**任务**
把以下全部记录中的文字逐行原样抄写出来，答案中不要包括图片。

**显示内容**
+ + + +
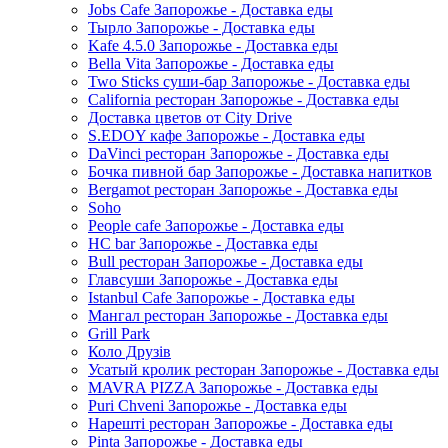
Jobs Cafe Запорожье - Доставка еды
Тырло Запорожье - Доставка еды
Kafe 4.5.0 Запорожье - Доставка еды
Bella Vita Запорожье - Доставка еды
Two Sticks суши-бар Запорожье - Доставка еды
California ресторан Запорожье - Доставка еды
Доставка цветов от City Drive
S.EDOY кафе Запорожье - Доставка еды
DaVinci ресторан Запорожье - Доставка еды
Бочка пивной бар Запорожье - Доставка напитков
Bergamot ресторан Запорожье - Доставка еды
Soho
People cafe Запорожье - Доставка еды
HC bar Запорожье - Доставка еды
Bull ресторан Запорожье - Доставка еды
Главсуши Запорожье - Доставка еды
Istanbul Cafe Запорожье - Доставка еды
Мангал ресторан Запорожье - Доставка еды
Grill Park
Коло Друзів
Усатый кролик ресторан Запорожье - Доставка еды
MAVRA PIZZA Запорожье - Доставка еды
Puri Chveni Запорожье - Доставка еды
Нарешті ресторан Запорожье - Доставка еды
Pinta Запорожье - Доставка еды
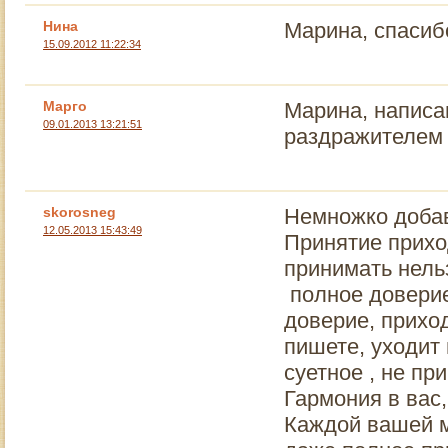
Нина
Марина, спасибо
15.09.2012 11:22:34
Марго
Марина, написан
09.01.2013 13:21:51
раздражителем 
skorosneg
Немножко добав
12.05.2013 15:43:49
Принятие приход
принимать нельз
полное доверие
доверие, приход
пишете, уходит
суетное , не п
Гармония в вас,
Каждой вашей м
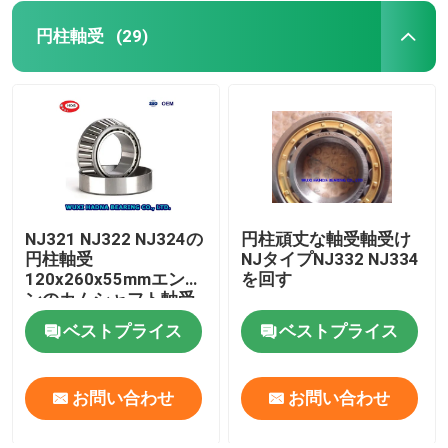
円柱軸受
(29)
NJ321 NJ322 NJ324の
円柱頑丈な軸受軸受け
円柱軸受
NJタイプNJ332 NJ334
120x260x55mmエンジ
を回す
ンのカムシャフト軸受
け
ベストプライス
ベストプライス
お問い合わせ
お問い合わせ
+ + + +
**完成练习**
Jobs Cafe Запорожье - Доставка еды
Тырло Запорожье - Доставка еды
Kafe 4.5.0 Запорожье - Доставка еды
Bella Vita Запорожье - Доставка еды
Two Sticks суши-бар Запорожье - Доставка еды
California ресторан Запорожье - Доставка еды
Доставка цветов от City Drive
S.EDOY кафе Запорожье - Доставка еды
DaVinci ресторан Запорожье - Доставка еды
Бочка пивной бар Запорожье - Доставка напитков
Bergamot ресторан Запорожье - Доставка еды
Soho
People cafe Запорожье - Доставка еды
HC bar Запорожье - Доставка еды
Bull ресторан Запорожье - Доставка еды
Главсуши Запорожье - Доставка еды
Istanbul Cafe Запорожье - Доставка еды
Мангал ресторан Запорожье - Доставка еды
Grill Park
Коло Друзів
Усатый кролик ресторан Запорожье - Доставка еды
MAVRA PIZZA Запорожье - Доставка еды
Puri Chveni Запорожье - Доставка еды
Нарешті ресторан Запорожье - Доставка еды
Pinta Запорожье - Доставка еды
Нина
Марина, спасибо
15.09.2012 11:22:34
Марго
Марина, написан
09.01.2013 13:21:51
раздражителем 
skorosneg
Немножко добав
12.05.2013 15:43:49
Принятие приход
принимать нельз
полное доверие
доверие, приход
пишете, уходит
суетное , не п
Гармония в вас,
Каждой вашей м
円柱軸受
(29)
NJ321 NJ322 NJ324の
円柱頑丈な軸受軸受け
円柱軸受
NJタイプNJ332 NJ334
120x260x55mmエンジ
を回す
ンのカムシャフト軸受
け
ベストプライス
ベストプライス
お問い合わせ
お問い合わせ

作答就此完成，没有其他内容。